Thanks to rapid progress and innovations in genomic research, scientists are now producing a great deal of diverse types of data in a very short period of time. These exciting developments however brought great challenges for carrying out appropriate data analysis. Existing methods designed specifically for a particular type may not lead to satisfactory results when applied to another data type. In this paper, we propose a unified differential identification approach based on an ensemble framework that is flexible enough to handle multitype data (from older/current technologies as well as potential future data). Our approach is based on classes of mixture model that have been proposed for specific data types. Here, we package these approaches into one unified framework synthesizing each of their individual advantages. In our proposed methodology, the best overall model will be selected depending on the underlying characteristics of the data and classification based on this model will be performed.

We demonstrated the applicability of our approach using both simulated and real data. We simulated data under three different underlying distributions to show the versatility of our methods for analysis for different types of data. Our results indeed show that the best model chosen by the program performed as well as or, in most cases, better than individual results from GNG, NUDGE, or iNUDGE, regardless of the underlying data types. Furthermore, it is clear from the simulation study that NUDGE is not a competitive model. The main reason for NUDGE’s poor performance is due to the fact that it does not have the ability to adapt to different data types without the multiple normal components. Having multiple normal components in GNG and iNUDGE is shown to be essential to capture nondifferential elements that is not symmetrical and sometimes may even be multimodal. In our approach, labeling some normal components as differential turned out to be beneficial in that it allows the best model to capture differential data coming from any distribution, thereby increasing the flexibility of our ensemble model to capture diverse data types. Results from the analysis of three real data types all lead to reasonable goodness of fit. Further, good classification power and low error rates were obtained when applied to data with known positive and known negative controls.

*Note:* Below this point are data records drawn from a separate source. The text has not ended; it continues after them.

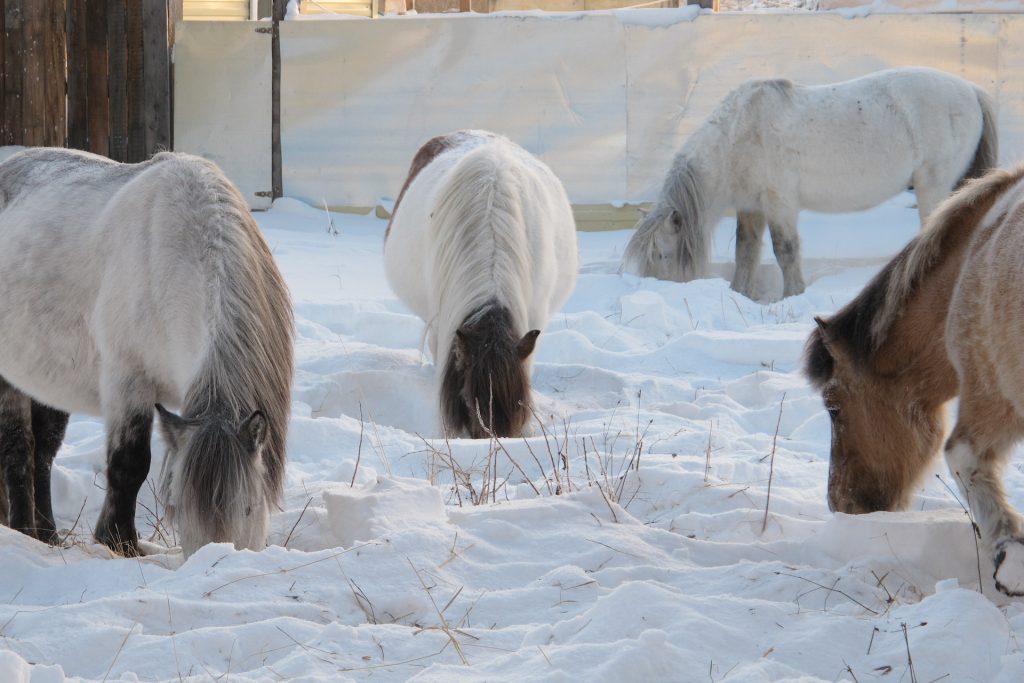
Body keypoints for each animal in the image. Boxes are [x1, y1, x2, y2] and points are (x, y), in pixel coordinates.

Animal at [0, 148, 294, 557]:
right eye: (179, 507)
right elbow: (130, 464)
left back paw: (48, 537)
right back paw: (24, 533)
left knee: (43, 450)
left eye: (249, 508)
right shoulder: (128, 383)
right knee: (17, 448)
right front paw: (120, 542)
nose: (213, 559)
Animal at [618, 68, 995, 301]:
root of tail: (971, 90)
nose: (658, 292)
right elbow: (746, 251)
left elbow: (785, 250)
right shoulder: (751, 207)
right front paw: (741, 293)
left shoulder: (779, 203)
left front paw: (792, 294)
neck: (739, 135)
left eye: (663, 254)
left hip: (933, 186)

Our model uses mixture of normal components with unequal variances, which can lead to a singularity problem (unboundedness in likelihood when a component variance is 0) in some cases. One suggestion to alleviate this problem to some extent is to use the BIC model selection criterion to discourage larger model (hence, less chance of having a component with observations all having the same value), which we have implemented in the package. One may also use a clustering algorithm (e.g., K-means) to provide reasonable initial starting parameters for the mixture model. In our implementation, we display a warning if potential singularity is detected. Restarting the model from different initial values and/or random seeds would also be recommended. In fact, as a good practice, our model should be run in many iterations with different starting parameters to avoid simply finding local optimum. A penalized likelihood may also be entertained to steer the variance estimates away from zero [26]. In our approach, we designate normal component as capturing differential regions based on what is commonly perceived as extreme values. Thus, the result of the classification may vary if this cut-off value is set differently.

Conflict of Interests

The authors declare that there is no conflict of interests regarding the publication of this paper.

Acknowledgments

This work was supported in part by the National Cancer Institute (Grant U54CA113001) and the National Science Foundation (Grant DMS-1042946).